The Electronic Health Record Part 1
Posted on August 8, 2016
The Electronic Health Record (EHR), is central to Health IT, but what is it exactly? It turns out that it depends on who you ask. Not only are there a number of commercial and open source products branded as electronic health records, but various standards organizations and professional organizations have offered their own definitions. At one level, this makes sense. For one thing, what could make more sense than to think of an electronic, or digital, health record as a digital version of the patient chart? This line of thinking leads us to think of the electronic health record as a combination of sections containing patient demographics, social history, known alleges, problem list, and so forth, coupled with an essentially episodic record of the patient’s treatment at a given facility (or practice). Records of this type are not typically very portable, and it is not uncommon for a patient to have to essentially “start over” when moving to a new location, or when changing primary care providers.
This is one of the problems that the introduction of electronic health records are generally thought to be intended to solve.Let’s consider another definition. This time, on offered by the Health Information and Management Systems Society (HIMSS 2011):
EHR is a longitudinal electronic record of patient health information generated by one more encounters in any healthcare delivery setting. Included in this information are patient demographics, progress notes, problems, medications, vital signs, past medical history, vital signs, immunizations, laboratory data, and radiology reports. The EHR automates and streamlines the clinician’s workflow. The EHR has the ability to generate complete record of a clinical patient encounter, as well as supporting other care-related activities directly or indirectly including evidenced-based decision support, quality management, and outcomes reporting.

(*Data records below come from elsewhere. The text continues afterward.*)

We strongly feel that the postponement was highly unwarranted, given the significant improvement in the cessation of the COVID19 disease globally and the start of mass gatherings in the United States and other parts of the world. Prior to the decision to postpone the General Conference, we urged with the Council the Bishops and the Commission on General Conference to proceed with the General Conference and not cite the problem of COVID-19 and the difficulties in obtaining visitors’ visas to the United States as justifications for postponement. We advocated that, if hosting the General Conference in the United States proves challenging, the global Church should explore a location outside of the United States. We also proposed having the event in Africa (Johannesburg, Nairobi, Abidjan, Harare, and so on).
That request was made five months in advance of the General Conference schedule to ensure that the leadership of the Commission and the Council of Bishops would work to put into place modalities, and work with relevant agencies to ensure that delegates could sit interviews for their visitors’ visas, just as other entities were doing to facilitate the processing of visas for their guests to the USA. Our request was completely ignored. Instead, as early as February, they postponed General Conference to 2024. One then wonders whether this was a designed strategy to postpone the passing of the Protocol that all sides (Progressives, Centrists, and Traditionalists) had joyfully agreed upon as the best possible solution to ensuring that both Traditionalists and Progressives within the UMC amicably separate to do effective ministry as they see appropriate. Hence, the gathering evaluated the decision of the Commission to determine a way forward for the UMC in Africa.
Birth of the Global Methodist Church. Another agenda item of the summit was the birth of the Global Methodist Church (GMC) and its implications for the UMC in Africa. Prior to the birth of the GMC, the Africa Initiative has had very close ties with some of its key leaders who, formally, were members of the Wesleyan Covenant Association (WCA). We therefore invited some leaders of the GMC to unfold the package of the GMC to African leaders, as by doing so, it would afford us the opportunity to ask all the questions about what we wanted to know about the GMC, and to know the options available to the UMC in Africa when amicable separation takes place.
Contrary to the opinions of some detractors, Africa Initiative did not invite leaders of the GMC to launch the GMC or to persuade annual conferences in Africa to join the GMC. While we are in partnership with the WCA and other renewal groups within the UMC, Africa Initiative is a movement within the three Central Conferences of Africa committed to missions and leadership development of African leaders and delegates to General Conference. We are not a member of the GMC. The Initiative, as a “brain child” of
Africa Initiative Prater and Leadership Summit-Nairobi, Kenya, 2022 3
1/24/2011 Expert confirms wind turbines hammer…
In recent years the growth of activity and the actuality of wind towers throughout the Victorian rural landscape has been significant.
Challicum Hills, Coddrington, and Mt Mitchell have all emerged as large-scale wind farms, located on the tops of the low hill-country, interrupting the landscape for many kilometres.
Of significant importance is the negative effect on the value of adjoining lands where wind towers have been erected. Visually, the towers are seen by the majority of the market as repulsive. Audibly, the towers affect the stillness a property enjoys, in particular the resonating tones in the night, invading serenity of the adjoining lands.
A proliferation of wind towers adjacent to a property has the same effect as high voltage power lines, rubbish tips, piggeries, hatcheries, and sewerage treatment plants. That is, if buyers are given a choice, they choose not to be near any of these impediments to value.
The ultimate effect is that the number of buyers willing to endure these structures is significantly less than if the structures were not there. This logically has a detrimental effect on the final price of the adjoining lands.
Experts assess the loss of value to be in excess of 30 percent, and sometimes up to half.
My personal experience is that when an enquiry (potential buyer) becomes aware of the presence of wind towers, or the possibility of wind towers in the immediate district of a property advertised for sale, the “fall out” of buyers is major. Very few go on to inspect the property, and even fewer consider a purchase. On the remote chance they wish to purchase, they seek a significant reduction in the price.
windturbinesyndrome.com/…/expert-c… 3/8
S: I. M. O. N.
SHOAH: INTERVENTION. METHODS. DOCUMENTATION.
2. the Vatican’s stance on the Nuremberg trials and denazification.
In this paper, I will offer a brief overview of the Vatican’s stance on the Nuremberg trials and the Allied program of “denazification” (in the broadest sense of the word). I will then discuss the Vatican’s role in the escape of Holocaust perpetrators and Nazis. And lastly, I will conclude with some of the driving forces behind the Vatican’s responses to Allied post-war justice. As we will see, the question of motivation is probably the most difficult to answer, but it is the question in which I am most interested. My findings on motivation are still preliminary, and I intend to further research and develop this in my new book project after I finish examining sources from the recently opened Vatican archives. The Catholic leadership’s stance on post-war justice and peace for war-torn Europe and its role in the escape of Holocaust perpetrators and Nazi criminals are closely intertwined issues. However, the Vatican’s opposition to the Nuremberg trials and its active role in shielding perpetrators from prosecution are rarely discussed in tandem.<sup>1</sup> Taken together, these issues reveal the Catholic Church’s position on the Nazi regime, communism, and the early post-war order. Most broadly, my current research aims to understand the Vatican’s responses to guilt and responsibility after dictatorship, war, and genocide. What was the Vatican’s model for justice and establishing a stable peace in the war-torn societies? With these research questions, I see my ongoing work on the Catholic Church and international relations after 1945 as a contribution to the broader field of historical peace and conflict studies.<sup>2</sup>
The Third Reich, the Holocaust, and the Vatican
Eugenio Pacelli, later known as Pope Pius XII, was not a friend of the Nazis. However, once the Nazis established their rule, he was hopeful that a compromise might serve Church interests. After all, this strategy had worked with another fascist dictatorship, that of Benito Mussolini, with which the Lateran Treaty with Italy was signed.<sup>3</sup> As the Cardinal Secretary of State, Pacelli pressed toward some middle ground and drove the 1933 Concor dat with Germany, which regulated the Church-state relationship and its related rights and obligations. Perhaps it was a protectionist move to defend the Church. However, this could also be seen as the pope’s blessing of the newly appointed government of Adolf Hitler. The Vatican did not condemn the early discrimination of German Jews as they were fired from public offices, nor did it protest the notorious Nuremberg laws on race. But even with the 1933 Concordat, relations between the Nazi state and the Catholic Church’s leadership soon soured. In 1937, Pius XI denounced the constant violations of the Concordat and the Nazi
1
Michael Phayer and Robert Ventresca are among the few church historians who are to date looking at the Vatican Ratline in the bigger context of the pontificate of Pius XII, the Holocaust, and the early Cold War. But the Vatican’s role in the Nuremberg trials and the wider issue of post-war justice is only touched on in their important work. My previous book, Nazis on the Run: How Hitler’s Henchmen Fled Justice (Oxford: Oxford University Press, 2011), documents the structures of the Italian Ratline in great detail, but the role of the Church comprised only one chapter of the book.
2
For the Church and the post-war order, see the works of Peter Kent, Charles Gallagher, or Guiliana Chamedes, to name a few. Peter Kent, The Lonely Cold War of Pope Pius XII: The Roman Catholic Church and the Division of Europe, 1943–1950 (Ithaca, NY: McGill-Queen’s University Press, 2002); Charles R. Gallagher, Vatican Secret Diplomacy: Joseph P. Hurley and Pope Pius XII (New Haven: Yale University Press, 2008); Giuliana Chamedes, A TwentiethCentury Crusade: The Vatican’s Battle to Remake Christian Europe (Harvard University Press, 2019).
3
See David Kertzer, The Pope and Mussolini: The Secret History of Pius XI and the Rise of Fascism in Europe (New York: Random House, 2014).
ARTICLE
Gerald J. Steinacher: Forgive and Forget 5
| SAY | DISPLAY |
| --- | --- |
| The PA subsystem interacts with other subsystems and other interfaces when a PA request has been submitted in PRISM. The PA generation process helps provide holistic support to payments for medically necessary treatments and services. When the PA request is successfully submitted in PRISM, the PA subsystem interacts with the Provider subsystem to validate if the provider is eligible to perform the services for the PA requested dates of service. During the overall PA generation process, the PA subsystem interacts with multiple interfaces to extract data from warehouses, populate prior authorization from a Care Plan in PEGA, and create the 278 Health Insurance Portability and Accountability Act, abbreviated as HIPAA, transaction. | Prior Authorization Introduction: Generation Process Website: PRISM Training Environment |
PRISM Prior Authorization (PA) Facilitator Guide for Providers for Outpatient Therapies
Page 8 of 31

Wow! That sounds more like a program than a definition. Let’s take a closer look, anyway. First of all, we see here that the reference is described as longitudinal. This is a term taken from the social sciences. A longitudinal study is one that focuses on individual subjects over an extended period time, typically focusing on relatively few parameters. So, e have never concept here: a record that belongs to the patient, and is not tied to a particular place (e.g., a practice or facility), or time (e.g., a particular encounter). This is a significant desideratum of modern HIT systems.
But what of the remainder of the items listed here? There are no real surprises: progress notes, problems, orders and test results (for instance) are not essentially different from their paper counterparts. In other words, with the significant exception of the longitudinal record, this proposed definition enumerates problems we already know how to solve. In that sense, it lacks depth, and we need to look further.